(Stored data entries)
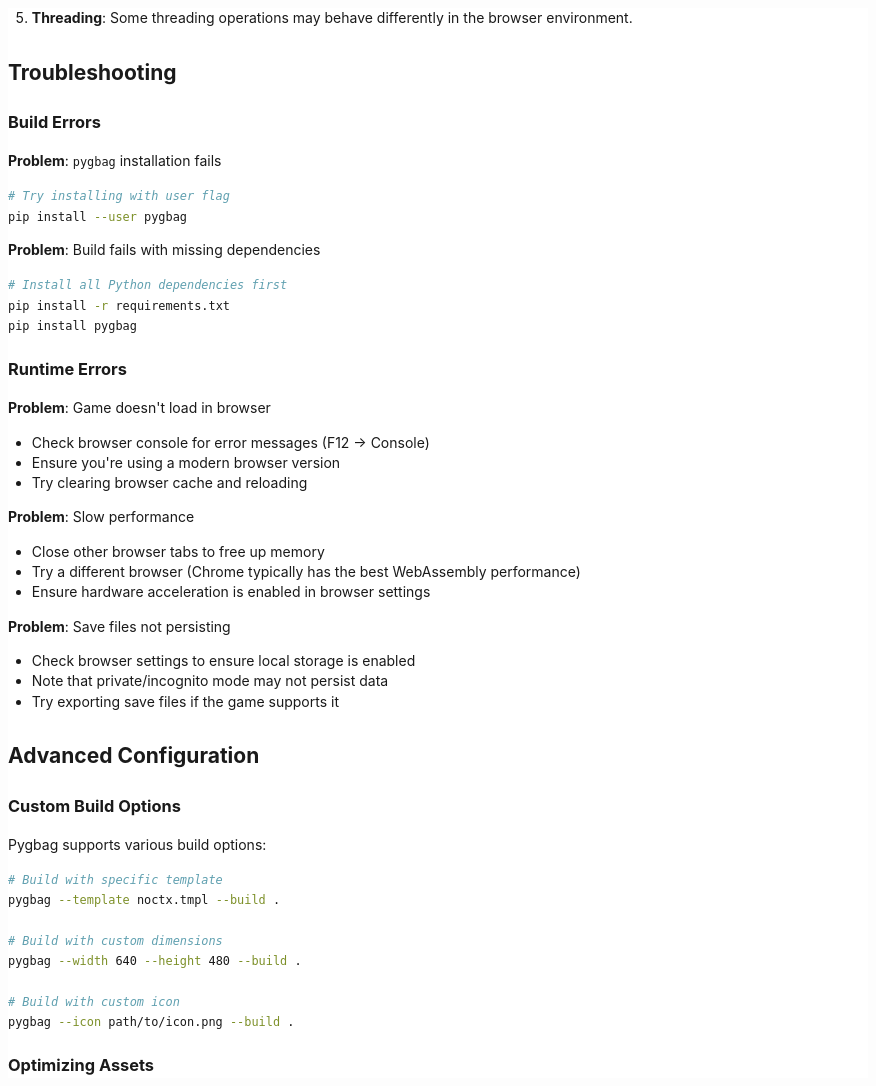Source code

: 5. **Threading**: Some threading operations may behave differently in the browser environment.

## Troubleshooting

### Build Errors

**Problem**: `pygbag` installation fails
```bash
# Try installing with user flag
pip install --user pygbag
```

**Problem**: Build fails with missing dependencies
```bash
# Install all Python dependencies first
pip install -r requirements.txt
pip install pygbag
```

### Runtime Errors

**Problem**: Game doesn't load in browser
- Check browser console for error messages (F12 → Console)
- Ensure you're using a modern browser version
- Try clearing browser cache and reloading

**Problem**: Slow performance
- Close other browser tabs to free up memory
- Try a different browser (Chrome typically has the best WebAssembly performance)
- Ensure hardware acceleration is enabled in browser settings

**Problem**: Save files not persisting
- Check browser settings to ensure local storage is enabled
- Note that private/incognito mode may not persist data
- Try exporting save files if the game supports it

## Advanced Configuration

### Custom Build Options

Pygbag supports various build options:

```bash
# Build with specific template
pygbag --template noctx.tmpl --build .

# Build with custom dimensions
pygbag --width 640 --height 480 --build .

# Build with custom icon
pygbag --icon path/to/icon.png --build .
```

### Optimizing Assets
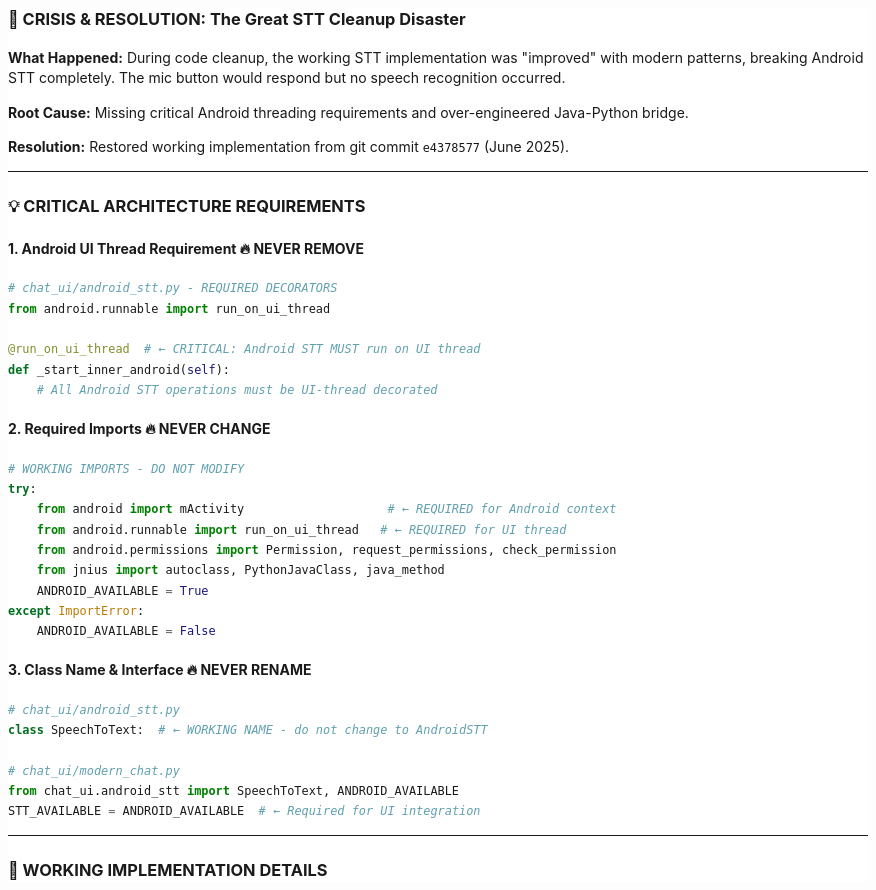 ### **🚨 CRISIS & RESOLUTION: The Great STT Cleanup Disaster**

**What Happened:** During code cleanup, the working STT implementation was "improved" with modern patterns, breaking Android STT completely. The mic button would respond but no speech recognition occurred.

**Root Cause:** Missing critical Android threading requirements and over-engineered Java-Python bridge.

**Resolution:** Restored working implementation from git commit `e4378577` (June 2025).

---

### **💡 CRITICAL ARCHITECTURE REQUIREMENTS**

#### **1. Android UI Thread Requirement** 🔥 **NEVER REMOVE**
```python
# chat_ui/android_stt.py - REQUIRED DECORATORS
from android.runnable import run_on_ui_thread

@run_on_ui_thread  # ← CRITICAL: Android STT MUST run on UI thread
def _start_inner_android(self):
    # All Android STT operations must be UI-thread decorated
```

#### **2. Required Imports** 🔥 **NEVER CHANGE**
```python
# WORKING IMPORTS - DO NOT MODIFY
try:
    from android import mActivity                    # ← REQUIRED for Android context
    from android.runnable import run_on_ui_thread   # ← REQUIRED for UI thread
    from android.permissions import Permission, request_permissions, check_permission
    from jnius import autoclass, PythonJavaClass, java_method
    ANDROID_AVAILABLE = True
except ImportError:
    ANDROID_AVAILABLE = False
```

#### **3. Class Name & Interface** 🔥 **NEVER RENAME**
```python
# chat_ui/android_stt.py
class SpeechToText:  # ← WORKING NAME - do not change to AndroidSTT

# chat_ui/modern_chat.py  
from chat_ui.android_stt import SpeechToText, ANDROID_AVAILABLE
STT_AVAILABLE = ANDROID_AVAILABLE  # ← Required for UI integration
```

---

### **🔧 WORKING IMPLEMENTATION DETAILS**
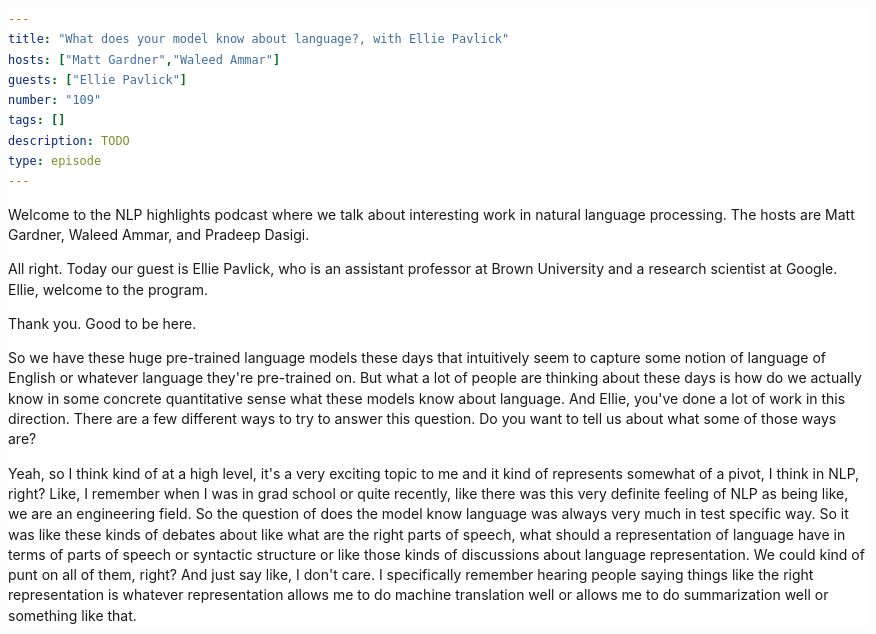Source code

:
 ```yaml
---
title: "What does your model know about language?, with Ellie Pavlick"
hosts: ["Matt Gardner","Waleed Ammar"]
guests: ["Ellie Pavlick"]
number: "109"
tags: []
description: TODO
type: episode
---
```


<Turn speaker="Matt Gardner" timestamp="00:00">

Welcome to the NLP highlights podcast where we talk about interesting work in natural language
processing. The hosts are Matt Gardner, Waleed Ammar, and Pradeep Dasigi.

</Turn>


<Turn speaker="Matt Gardner" timestamp="00:08">

All right. Today our guest is Ellie Pavlick, who is an assistant professor at Brown University and a
research scientist at Google. Ellie, welcome to the program.

</Turn>


<Turn speaker="Ellie Pavlick" timestamp="00:15">

Thank you. Good to be here.

</Turn>


<Turn speaker="Matt Gardner" timestamp="00:17">

So we have these huge pre-trained language models these days that intuitively seem to capture some
notion of language of English or whatever language they're pre-trained on. But what a lot of people
are thinking about these days is how do we actually know in some concrete quantitative sense what
these models know about language. And Ellie, you've done a lot of work in this direction. There are
a few different ways to try to answer this question. Do you want to tell us about what some of those
ways are?

</Turn>


<Turn speaker="Ellie Pavlick" timestamp="00:48">

Yeah, so I think kind of at a high level, it's a very exciting topic to me and it kind of represents
somewhat of a pivot, I think in NLP, right? Like, I remember when I was in grad school or quite
recently, like there was this very definite feeling of NLP as being like, we are an engineering
field. So the question of does the model know language was always very much in test specific way. So
it was like these kinds of debates about like what are the right parts of speech, what should a
representation of language have in terms of parts of speech or syntactic structure or like those
kinds of discussions about language representation. We could kind of punt on all of them, right? And
just say like, I don't care. I specifically remember hearing people saying things like the right
representation is whatever representation allows me to do machine translation well or allows me to
do summarization well or something like that.
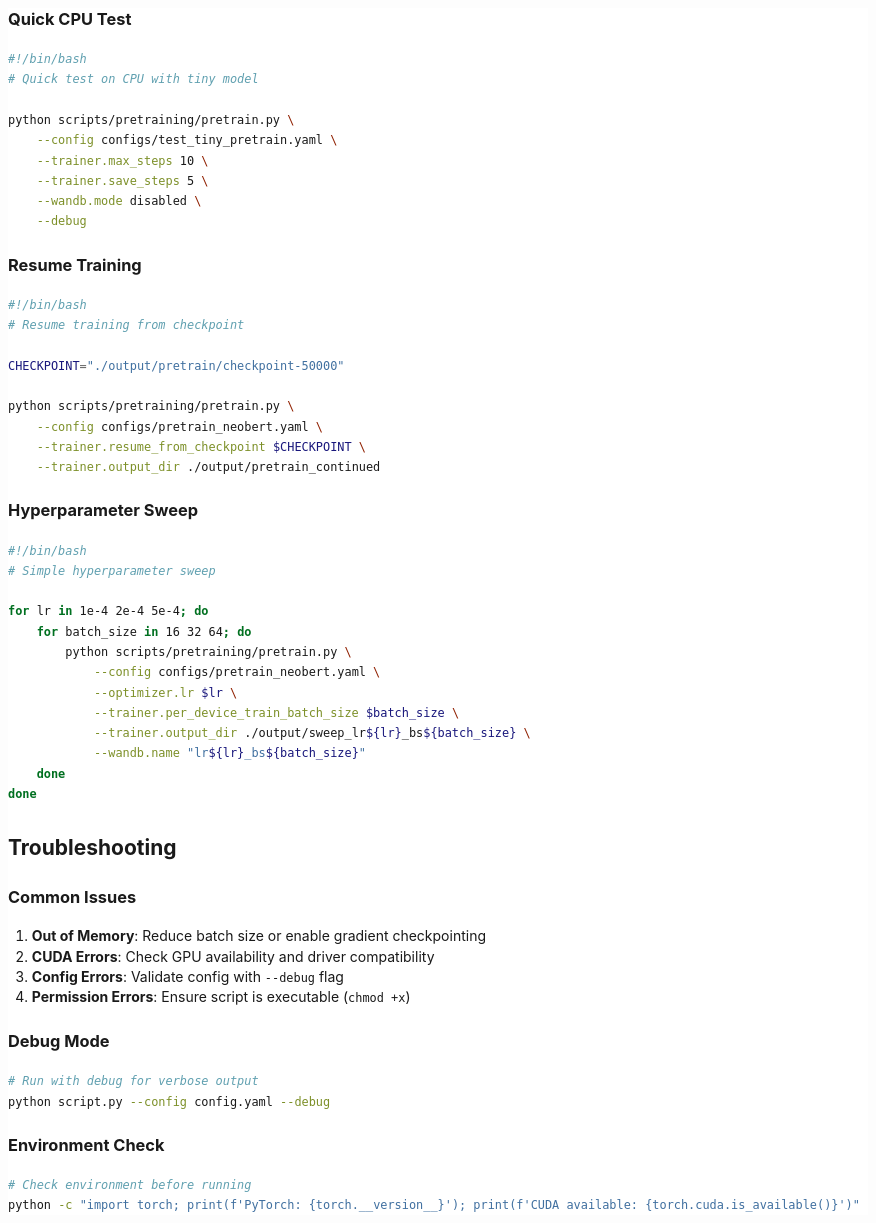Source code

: ### Quick CPU Test
```bash
#!/bin/bash
# Quick test on CPU with tiny model

python scripts/pretraining/pretrain.py \
    --config configs/test_tiny_pretrain.yaml \
    --trainer.max_steps 10 \
    --trainer.save_steps 5 \
    --wandb.mode disabled \
    --debug
```

### Resume Training
```bash
#!/bin/bash
# Resume training from checkpoint

CHECKPOINT="./output/pretrain/checkpoint-50000"

python scripts/pretraining/pretrain.py \
    --config configs/pretrain_neobert.yaml \
    --trainer.resume_from_checkpoint $CHECKPOINT \
    --trainer.output_dir ./output/pretrain_continued
```

### Hyperparameter Sweep
```bash
#!/bin/bash
# Simple hyperparameter sweep

for lr in 1e-4 2e-4 5e-4; do
    for batch_size in 16 32 64; do
        python scripts/pretraining/pretrain.py \
            --config configs/pretrain_neobert.yaml \
            --optimizer.lr $lr \
            --trainer.per_device_train_batch_size $batch_size \
            --trainer.output_dir ./output/sweep_lr${lr}_bs${batch_size} \
            --wandb.name "lr${lr}_bs${batch_size}"
    done
done
```

## Troubleshooting

### Common Issues

1. **Out of Memory**: Reduce batch size or enable gradient checkpointing
2. **CUDA Errors**: Check GPU availability and driver compatibility
3. **Config Errors**: Validate config with `--debug` flag
4. **Permission Errors**: Ensure script is executable (`chmod +x`)

### Debug Mode
```bash
# Run with debug for verbose output
python script.py --config config.yaml --debug
```

### Environment Check
```bash
# Check environment before running
python -c "import torch; print(f'PyTorch: {torch.__version__}'); print(f'CUDA available: {torch.cuda.is_available()}')"
```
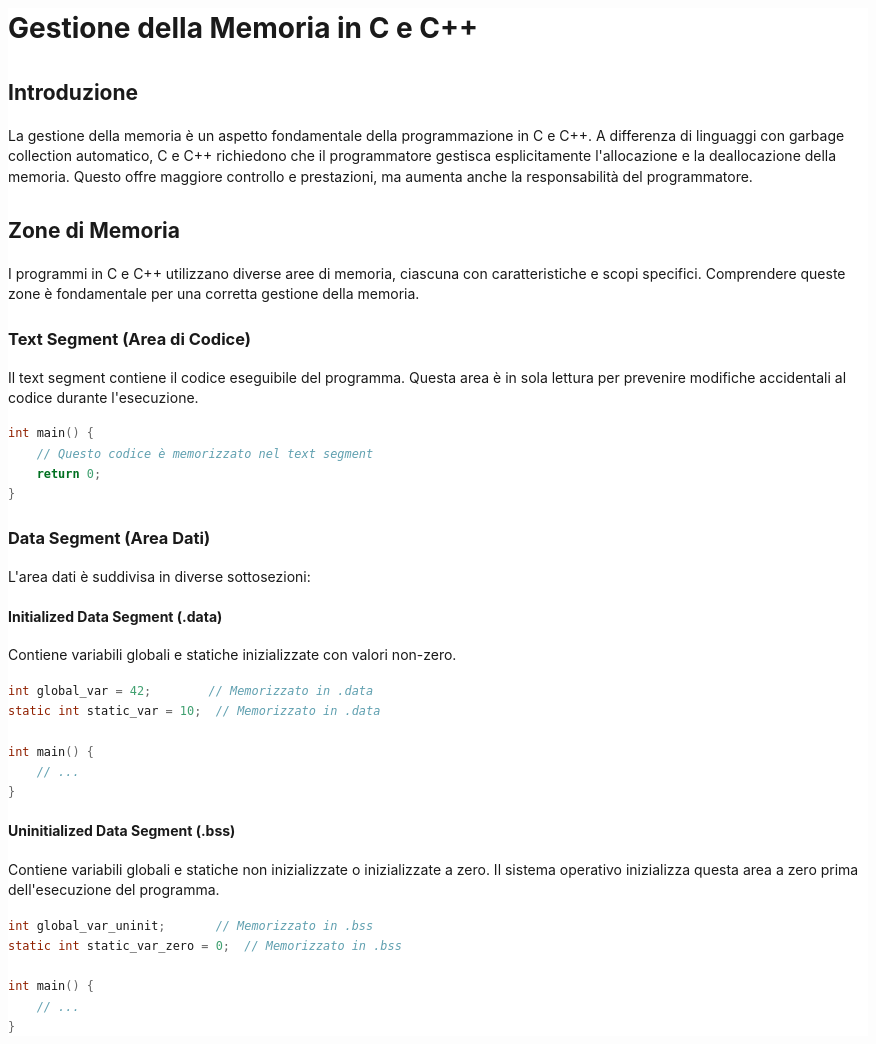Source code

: # Gestione della Memoria in C e C++

## Introduzione

La gestione della memoria è un aspetto fondamentale della programmazione in C e C++. A differenza di linguaggi con garbage collection automatico, C e C++ richiedono che il programmatore gestisca esplicitamente l'allocazione e la deallocazione della memoria. Questo offre maggiore controllo e prestazioni, ma aumenta anche la responsabilità del programmatore.

## Zone di Memoria

I programmi in C e C++ utilizzano diverse aree di memoria, ciascuna con caratteristiche e scopi specifici. Comprendere queste zone è fondamentale per una corretta gestione della memoria.

### Text Segment (Area di Codice)

Il text segment contiene il codice eseguibile del programma. Questa area è in sola lettura per prevenire modifiche accidentali al codice durante l'esecuzione.

```c
int main() {
    // Questo codice è memorizzato nel text segment
    return 0;
}
```

### Data Segment (Area Dati)

L'area dati è suddivisa in diverse sottosezioni:

#### Initialized Data Segment (.data)

Contiene variabili globali e statiche inizializzate con valori non-zero.

```c
int global_var = 42;        // Memorizzato in .data
static int static_var = 10;  // Memorizzato in .data

int main() {
    // ...
}
```

#### Uninitialized Data Segment (.bss)

Contiene variabili globali e statiche non inizializzate o inizializzate a zero. Il sistema operativo inizializza questa area a zero prima dell'esecuzione del programma.

```c
int global_var_uninit;       // Memorizzato in .bss
static int static_var_zero = 0;  // Memorizzato in .bss

int main() {
    // ...
}
```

> **What this task involves**: Up to and including the line containing "- Check browser console", repeat every line from the start of the data, but none of the pictures.

> **Answer section**:
Source code

: 5. **Threading**: Some threading operations may behave differently in the browser environment.

## Troubleshooting

### Build Errors

**Problem**: `pygbag` installation fails
```bash
# Try installing with user flag
pip install --user pygbag
```

**Problem**: Build fails with missing dependencies
```bash
# Install all Python dependencies first
pip install -r requirements.txt
pip install pygbag
```

### Runtime Errors

**Problem**: Game doesn't load in browser
- Check browser console for error messages (F12 → Console)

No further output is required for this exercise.